トランプ氏とゼレンスキー氏の首脳会談決裂の原因は、ドレスコード違反にあるのではないか。一連の報道を眺めながらふとそんな気がした。事前にWHはゼ氏側に首脳会談の際にはスーツを着用するよう要請していた。ところが会談当日ゼ氏はいつものように黒っぽい長袖シャツで登場。ゼ氏はどこでも、誰と会う時もこのスタイルだ。これをみて誰も変だとは思わなかった。トランプ氏も車を降りたゼ氏を和やかに出迎えた。首脳会談が始まり記者の質問タイムになった時、1人の記者が質問した。「大統領、どうしてスーツを着て来なかったのですか」。最初、なんでこんな質問するのか、意味がわからなかった。質問した記者はスーツ着用というWHのドレスコード要請を事前に知っていたのだ。「あなたはウクライナの最高職に就いているのに、スーツの着用を拒否している。スーツをお持ちではないのか?」
ゼ氏の答え。「戦争が終わったら、その衣装を着るつもりだ。たぶん君たちのようなものかな?もしかしたらもっと良いものになるかもしれない。わからない。見てみよう。もしかしたらもっと安いものになるかもしれない。ありがとう」。ジョークだったのだろう。ゼ氏は質問の意味を全く理解していなかった。安いか、高いかではないのだ。記者は単純にスーツを着用しない理由を聞いているわけではない。WHの要請を拒否するということは、トランプ氏の意向には従えないという意思表示ではないのか?そう聞いているのだ。英紙テレグラフはこの記者について、保守系の新興メディア「リアル・アメリカズ・ボイス」のブライアン・グレン氏(56)だと報じた。WHのレビット報道官は少し前に「新興メディアにも大統領の記者会見を開放する」と発表している。トランプ政権はとにかくやることが早い。加えてこの記者は、トランプ氏の側近である共和党下院議員の恋人でもあるというのだ。スーツ着用要請を知っていた。

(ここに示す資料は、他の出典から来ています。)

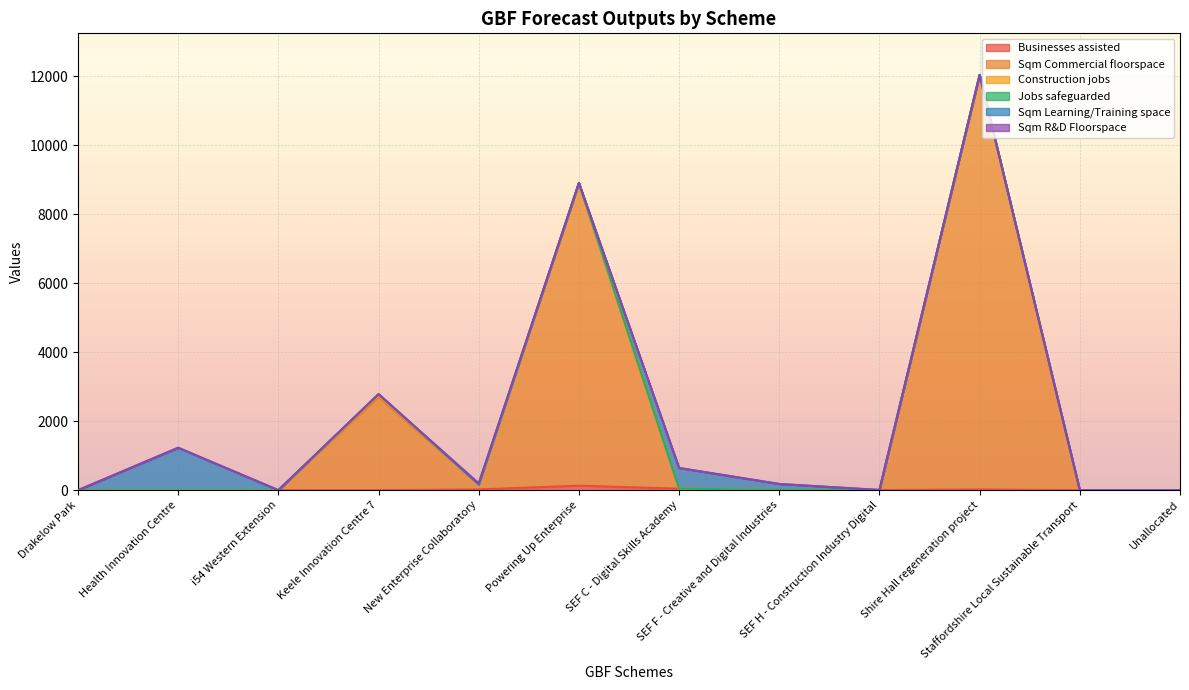

How many lines are shown in the chart?

6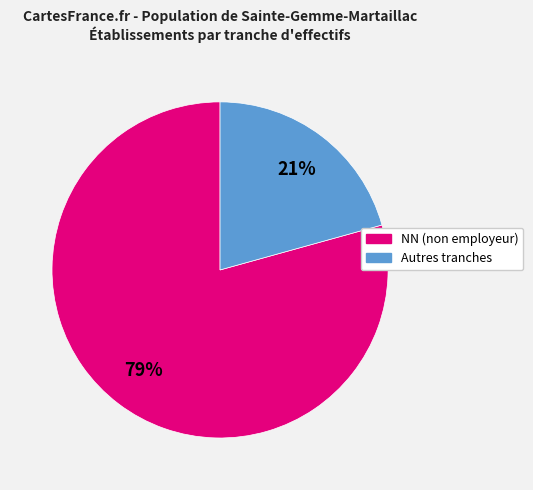

Does any single category account for the majority?

Yes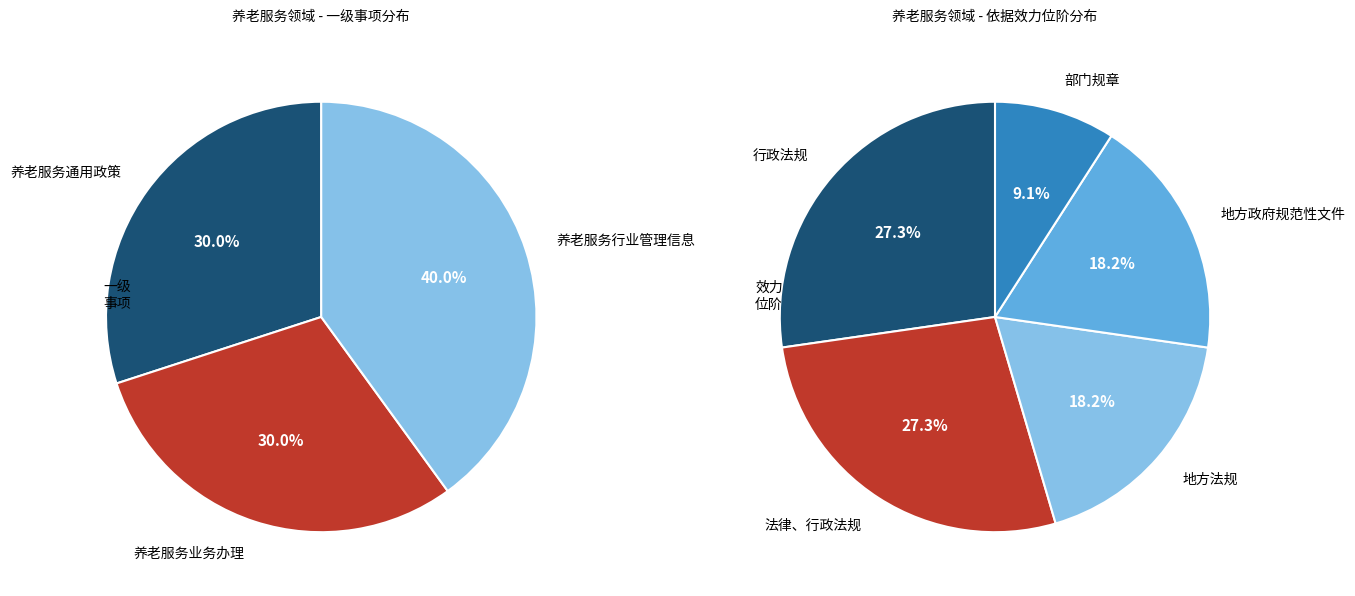

How many slices are in this pie chart?

3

それだけではない。ジャーナリスト・山口敬之氏によるゼ氏はあと2つ間違いを犯したという。一つは首脳会談の中で両腕を組んだこと。も一つがJ・D・ヴァンス副大統領を「J D」と呼びかけたことだ。両腕を組むというのは自分の方が格上であることを意味するのだそうだ。J Dと呼びかけるのは親しいもの同士であれば許される。例えば、ロン・ヤスだ。山口氏は首脳同士の場合、愛称で呼び合うためには儀式が必要だという。中曽根氏とレーガン氏は愛称で呼び合うことを公式の場で確認しあっている。ゼ氏は首脳会談の中で3つミスを犯した。意図的ではないだろう。悲惨なウクライナの現状を最大の支援者であるトランプ氏に訴えたかっのだと思う。その上でプーチンの悪口を執拗に繰り返した。知らないうちに“トラの尾”を踏んでいたのだ。「これでは交渉のテーブルなどセットできない」、トランプ氏はそう考えたかもしれない。ゼ氏の不注意ともいうべき振る舞いによって、トランプ氏の“堪忍袋の緒”が切れた。